(Data extracted from a collection)

• • • • • • •

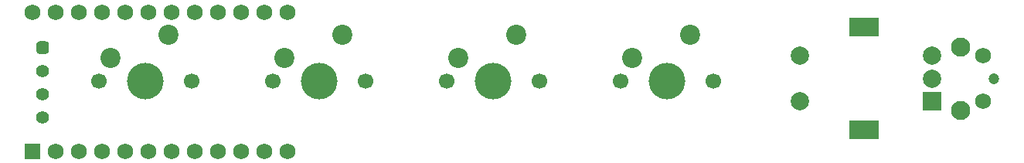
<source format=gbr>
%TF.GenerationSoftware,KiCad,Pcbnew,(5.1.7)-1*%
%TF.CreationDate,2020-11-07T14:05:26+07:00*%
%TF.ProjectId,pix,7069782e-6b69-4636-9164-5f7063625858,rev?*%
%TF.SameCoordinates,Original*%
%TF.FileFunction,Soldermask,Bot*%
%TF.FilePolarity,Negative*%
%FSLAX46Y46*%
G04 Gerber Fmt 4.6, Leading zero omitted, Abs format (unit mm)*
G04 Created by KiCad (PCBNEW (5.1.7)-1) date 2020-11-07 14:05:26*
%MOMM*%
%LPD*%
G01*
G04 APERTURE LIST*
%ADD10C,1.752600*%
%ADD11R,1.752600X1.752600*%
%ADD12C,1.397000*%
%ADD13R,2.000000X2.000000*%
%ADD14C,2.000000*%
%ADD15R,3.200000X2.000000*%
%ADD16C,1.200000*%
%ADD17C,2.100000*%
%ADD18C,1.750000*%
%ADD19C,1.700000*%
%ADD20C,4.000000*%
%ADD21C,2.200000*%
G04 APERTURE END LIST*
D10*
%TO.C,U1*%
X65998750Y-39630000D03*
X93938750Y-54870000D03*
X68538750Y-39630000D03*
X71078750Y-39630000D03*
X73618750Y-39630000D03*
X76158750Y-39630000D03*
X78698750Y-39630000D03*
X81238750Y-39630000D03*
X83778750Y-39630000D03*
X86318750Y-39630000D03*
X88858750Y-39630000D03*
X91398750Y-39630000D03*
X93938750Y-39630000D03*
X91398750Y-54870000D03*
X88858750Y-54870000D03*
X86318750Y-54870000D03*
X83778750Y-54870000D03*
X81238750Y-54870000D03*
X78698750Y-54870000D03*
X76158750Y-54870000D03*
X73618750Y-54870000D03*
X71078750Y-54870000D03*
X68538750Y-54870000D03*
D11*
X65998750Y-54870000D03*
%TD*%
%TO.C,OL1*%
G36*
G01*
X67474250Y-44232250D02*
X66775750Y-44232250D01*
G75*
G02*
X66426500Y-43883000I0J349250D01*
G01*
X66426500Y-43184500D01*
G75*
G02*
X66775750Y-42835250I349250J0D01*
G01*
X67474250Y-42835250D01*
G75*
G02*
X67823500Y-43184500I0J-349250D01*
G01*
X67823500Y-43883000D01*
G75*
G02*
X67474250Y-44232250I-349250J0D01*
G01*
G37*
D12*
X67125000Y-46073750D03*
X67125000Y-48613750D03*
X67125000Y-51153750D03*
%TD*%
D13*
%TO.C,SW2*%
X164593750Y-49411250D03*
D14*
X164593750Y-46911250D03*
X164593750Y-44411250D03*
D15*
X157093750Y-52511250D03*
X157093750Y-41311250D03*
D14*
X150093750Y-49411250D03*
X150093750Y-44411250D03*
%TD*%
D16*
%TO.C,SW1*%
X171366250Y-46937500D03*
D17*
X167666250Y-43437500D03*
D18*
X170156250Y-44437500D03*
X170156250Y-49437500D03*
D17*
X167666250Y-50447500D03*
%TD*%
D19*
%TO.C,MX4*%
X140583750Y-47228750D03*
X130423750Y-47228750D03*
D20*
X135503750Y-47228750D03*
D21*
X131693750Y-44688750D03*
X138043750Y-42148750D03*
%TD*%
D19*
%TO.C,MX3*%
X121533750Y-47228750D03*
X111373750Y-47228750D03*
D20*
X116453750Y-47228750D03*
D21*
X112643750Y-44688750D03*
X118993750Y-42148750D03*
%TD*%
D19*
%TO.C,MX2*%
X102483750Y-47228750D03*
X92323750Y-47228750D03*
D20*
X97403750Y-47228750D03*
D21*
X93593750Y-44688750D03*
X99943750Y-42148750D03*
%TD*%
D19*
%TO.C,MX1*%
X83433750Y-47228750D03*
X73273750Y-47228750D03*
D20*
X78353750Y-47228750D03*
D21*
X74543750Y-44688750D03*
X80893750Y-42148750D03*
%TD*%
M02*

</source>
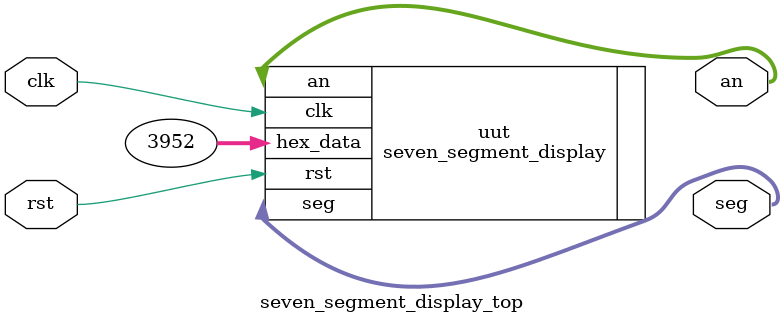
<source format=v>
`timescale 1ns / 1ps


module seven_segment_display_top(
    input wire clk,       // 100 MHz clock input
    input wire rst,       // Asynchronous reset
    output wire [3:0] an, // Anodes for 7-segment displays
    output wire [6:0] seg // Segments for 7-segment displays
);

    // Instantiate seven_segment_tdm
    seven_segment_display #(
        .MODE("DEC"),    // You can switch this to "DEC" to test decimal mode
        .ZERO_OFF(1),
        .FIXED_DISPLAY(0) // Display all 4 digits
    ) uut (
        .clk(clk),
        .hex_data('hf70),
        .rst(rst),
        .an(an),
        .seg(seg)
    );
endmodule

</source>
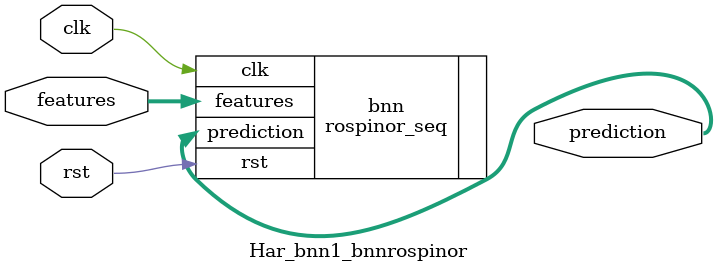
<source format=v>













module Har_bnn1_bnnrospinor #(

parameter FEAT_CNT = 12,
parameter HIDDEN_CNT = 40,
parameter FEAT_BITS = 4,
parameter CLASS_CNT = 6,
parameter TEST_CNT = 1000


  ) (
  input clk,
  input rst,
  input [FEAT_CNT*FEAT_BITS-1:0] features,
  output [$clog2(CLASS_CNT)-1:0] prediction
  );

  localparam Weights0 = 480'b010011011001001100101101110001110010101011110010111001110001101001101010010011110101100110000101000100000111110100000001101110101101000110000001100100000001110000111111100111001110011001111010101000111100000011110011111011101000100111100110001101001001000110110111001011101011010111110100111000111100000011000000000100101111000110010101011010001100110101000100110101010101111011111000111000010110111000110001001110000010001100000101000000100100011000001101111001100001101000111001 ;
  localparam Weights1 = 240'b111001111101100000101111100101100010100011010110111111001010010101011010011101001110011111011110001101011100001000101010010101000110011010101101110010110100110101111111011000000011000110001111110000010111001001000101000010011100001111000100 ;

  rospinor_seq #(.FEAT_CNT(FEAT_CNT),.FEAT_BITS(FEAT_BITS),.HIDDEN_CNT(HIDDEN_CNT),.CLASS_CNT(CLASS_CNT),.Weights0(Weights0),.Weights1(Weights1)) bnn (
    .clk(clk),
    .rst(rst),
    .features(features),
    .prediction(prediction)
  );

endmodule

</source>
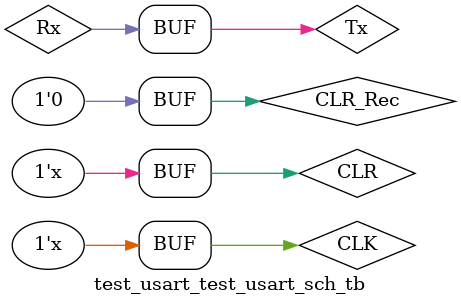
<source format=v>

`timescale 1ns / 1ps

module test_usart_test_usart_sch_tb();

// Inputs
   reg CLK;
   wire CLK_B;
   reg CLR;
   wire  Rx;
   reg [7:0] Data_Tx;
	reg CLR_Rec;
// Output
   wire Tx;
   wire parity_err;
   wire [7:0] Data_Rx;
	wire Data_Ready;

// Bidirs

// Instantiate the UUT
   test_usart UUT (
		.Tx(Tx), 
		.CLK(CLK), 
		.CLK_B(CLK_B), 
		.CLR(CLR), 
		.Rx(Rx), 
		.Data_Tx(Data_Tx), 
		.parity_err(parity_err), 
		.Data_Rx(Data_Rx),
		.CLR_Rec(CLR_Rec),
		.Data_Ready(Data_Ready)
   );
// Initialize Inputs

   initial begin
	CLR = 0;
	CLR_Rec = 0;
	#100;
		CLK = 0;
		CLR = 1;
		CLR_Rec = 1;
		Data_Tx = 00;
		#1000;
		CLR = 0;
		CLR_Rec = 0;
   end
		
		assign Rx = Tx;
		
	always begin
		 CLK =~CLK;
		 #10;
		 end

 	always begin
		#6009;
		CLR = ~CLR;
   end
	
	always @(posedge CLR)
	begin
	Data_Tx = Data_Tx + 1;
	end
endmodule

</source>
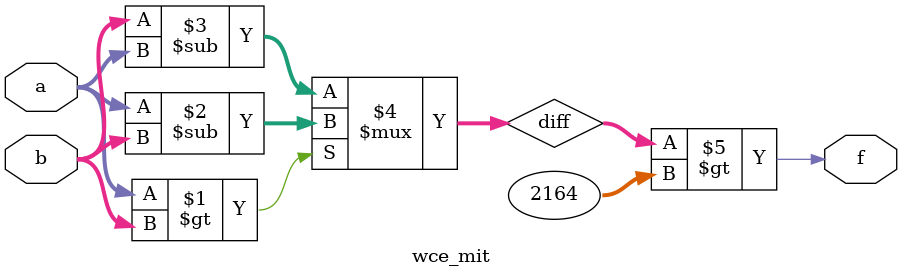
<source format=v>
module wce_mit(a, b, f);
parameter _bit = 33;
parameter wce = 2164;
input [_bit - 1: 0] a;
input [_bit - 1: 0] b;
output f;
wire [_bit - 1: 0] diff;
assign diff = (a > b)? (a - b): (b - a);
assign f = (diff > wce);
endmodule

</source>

• • • • • • •

Please set down every record above exactly as it appears, leaving out the pictures.

<source format=gbr>
%TF.GenerationSoftware,KiCad,Pcbnew,(5.1.7)-1*%
%TF.CreationDate,2020-11-07T14:05:26+07:00*%
%TF.ProjectId,pix,7069782e-6b69-4636-9164-5f7063625858,rev?*%
%TF.SameCoordinates,Original*%
%TF.FileFunction,Soldermask,Bot*%
%TF.FilePolarity,Negative*%
%FSLAX46Y46*%
G04 Gerber Fmt 4.6, Leading zero omitted, Abs format (unit mm)*
G04 Created by KiCad (PCBNEW (5.1.7)-1) date 2020-11-07 14:05:26*
%MOMM*%
%LPD*%
G01*
G04 APERTURE LIST*
%ADD10C,1.752600*%
%ADD11R,1.752600X1.752600*%
%ADD12C,1.397000*%
%ADD13R,2.000000X2.000000*%
%ADD14C,2.000000*%
%ADD15R,3.200000X2.000000*%
%ADD16C,1.200000*%
%ADD17C,2.100000*%
%ADD18C,1.750000*%
%ADD19C,1.700000*%
%ADD20C,4.000000*%
%ADD21C,2.200000*%
G04 APERTURE END LIST*
D10*
%TO.C,U1*%
X65998750Y-39630000D03*
X93938750Y-54870000D03*
X68538750Y-39630000D03*
X71078750Y-39630000D03*
X73618750Y-39630000D03*
X76158750Y-39630000D03*
X78698750Y-39630000D03*
X81238750Y-39630000D03*
X83778750Y-39630000D03*
X86318750Y-39630000D03*
X88858750Y-39630000D03*
X91398750Y-39630000D03*
X93938750Y-39630000D03*
X91398750Y-54870000D03*
X88858750Y-54870000D03*
X86318750Y-54870000D03*
X83778750Y-54870000D03*
X81238750Y-54870000D03*
X78698750Y-54870000D03*
X76158750Y-54870000D03*
X73618750Y-54870000D03*
X71078750Y-54870000D03*
X68538750Y-54870000D03*
D11*
X65998750Y-54870000D03*
%TD*%
%TO.C,OL1*%
G36*
G01*
X67474250Y-44232250D02*
X66775750Y-44232250D01*
G75*
G02*
X66426500Y-43883000I0J349250D01*
G01*
X66426500Y-43184500D01*
G75*
G02*
X66775750Y-42835250I349250J0D01*
G01*
X67474250Y-42835250D01*
G75*
G02*
X67823500Y-43184500I0J-349250D01*
G01*
X67823500Y-43883000D01*
G75*
G02*
X67474250Y-44232250I-349250J0D01*
G01*
G37*
D12*
X67125000Y-46073750D03*
X67125000Y-48613750D03*
X67125000Y-51153750D03*
%TD*%
D13*
%TO.C,SW2*%
X164593750Y-49411250D03*
D14*
X164593750Y-46911250D03*
X164593750Y-44411250D03*
D15*
X157093750Y-52511250D03*
X157093750Y-41311250D03*
D14*
X150093750Y-49411250D03*
X150093750Y-44411250D03*
%TD*%
D16*
%TO.C,SW1*%
X171366250Y-46937500D03*
D17*
X167666250Y-43437500D03*
D18*
X170156250Y-44437500D03*
X170156250Y-49437500D03*
D17*
X167666250Y-50447500D03*
%TD*%
D19*
%TO.C,MX4*%
X140583750Y-47228750D03*
X130423750Y-47228750D03*
D20*
X135503750Y-47228750D03*
D21*
X131693750Y-44688750D03*
X138043750Y-42148750D03*
%TD*%
D19*
%TO.C,MX3*%
X121533750Y-47228750D03*
X111373750Y-47228750D03*
D20*
X116453750Y-47228750D03*
D21*
X112643750Y-44688750D03*
X118993750Y-42148750D03*
%TD*%
D19*
%TO.C,MX2*%
X102483750Y-47228750D03*
X92323750Y-47228750D03*
D20*
X97403750Y-47228750D03*
D21*
X93593750Y-44688750D03*
X99943750Y-42148750D03*
%TD*%
D19*
%TO.C,MX1*%
X83433750Y-47228750D03*
X73273750Y-47228750D03*
D20*
X78353750Y-47228750D03*
D21*
X74543750Y-44688750D03*
X80893750Y-42148750D03*
%TD*%
M02*

</source>
<source format=v>
`timescale 1ns / 1ps


module seven_segment_display_top(
    input wire clk,       // 100 MHz clock input
    input wire rst,       // Asynchronous reset
    output wire [3:0] an, // Anodes for 7-segment displays
    output wire [6:0] seg // Segments for 7-segment displays
);

    // Instantiate seven_segment_tdm
    seven_segment_display #(
        .MODE("DEC"),    // You can switch this to "DEC" to test decimal mode
        .ZERO_OFF(1),
        .FIXED_DISPLAY(0) // Display all 4 digits
    ) uut (
        .clk(clk),
        .hex_data('hf70),
        .rst(rst),
        .an(an),
        .seg(seg)
    );
endmodule

</source>
<source format=v>













module Har_bnn1_bnnrospinor #(

parameter FEAT_CNT = 12,
parameter HIDDEN_CNT = 40,
parameter FEAT_BITS = 4,
parameter CLASS_CNT = 6,
parameter TEST_CNT = 1000


  ) (
  input clk,
  input rst,
  input [FEAT_CNT*FEAT_BITS-1:0] features,
  output [$clog2(CLASS_CNT)-1:0] prediction
  );

  localparam Weights0 = 480'b010011011001001100101101110001110010101011110010111001110001101001101010010011110101100110000101000100000111110100000001101110101101000110000001100100000001110000111111100111001110011001111010101000111100000011110011111011101000100111100110001101001001000110110111001011101011010111110100111000111100000011000000000100101111000110010101011010001100110101000100110101010101111011111000111000010110111000110001001110000010001100000101000000100100011000001101111001100001101000111001 ;
  localparam Weights1 = 240'b111001111101100000101111100101100010100011010110111111001010010101011010011101001110011111011110001101011100001000101010010101000110011010101101110010110100110101111111011000000011000110001111110000010111001001000101000010011100001111000100 ;

  rospinor_seq #(.FEAT_CNT(FEAT_CNT),.FEAT_BITS(FEAT_BITS),.HIDDEN_CNT(HIDDEN_CNT),.CLASS_CNT(CLASS_CNT),.Weights0(Weights0),.Weights1(Weights1)) bnn (
    .clk(clk),
    .rst(rst),
    .features(features),
    .prediction(prediction)
  );

endmodule

</source>
<source format=v>

`timescale 1ns / 1ps

module test_usart_test_usart_sch_tb();

// Inputs
   reg CLK;
   wire CLK_B;
   reg CLR;
   wire  Rx;
   reg [7:0] Data_Tx;
	reg CLR_Rec;
// Output
   wire Tx;
   wire parity_err;
   wire [7:0] Data_Rx;
	wire Data_Ready;

// Bidirs

// Instantiate the UUT
   test_usart UUT (
		.Tx(Tx), 
		.CLK(CLK), 
		.CLK_B(CLK_B), 
		.CLR(CLR), 
		.Rx(Rx), 
		.Data_Tx(Data_Tx), 
		.parity_err(parity_err), 
		.Data_Rx(Data_Rx),
		.CLR_Rec(CLR_Rec),
		.Data_Ready(Data_Ready)
   );
// Initialize Inputs

   initial begin
	CLR = 0;
	CLR_Rec = 0;
	#100;
		CLK = 0;
		CLR = 1;
		CLR_Rec = 1;
		Data_Tx = 00;
		#1000;
		CLR = 0;
		CLR_Rec = 0;
   end
		
		assign Rx = Tx;
		
	always begin
		 CLK =~CLK;
		 #10;
		 end

 	always begin
		#6009;
		CLR = ~CLR;
   end
	
	always @(posedge CLR)
	begin
	Data_Tx = Data_Tx + 1;
	end
endmodule

</source>
<source format=v>
module wce_mit(a, b, f);
parameter _bit = 33;
parameter wce = 2164;
input [_bit - 1: 0] a;
input [_bit - 1: 0] b;
output f;
wire [_bit - 1: 0] diff;
assign diff = (a > b)? (a - b): (b - a);
assign f = (diff > wce);
endmodule

</source>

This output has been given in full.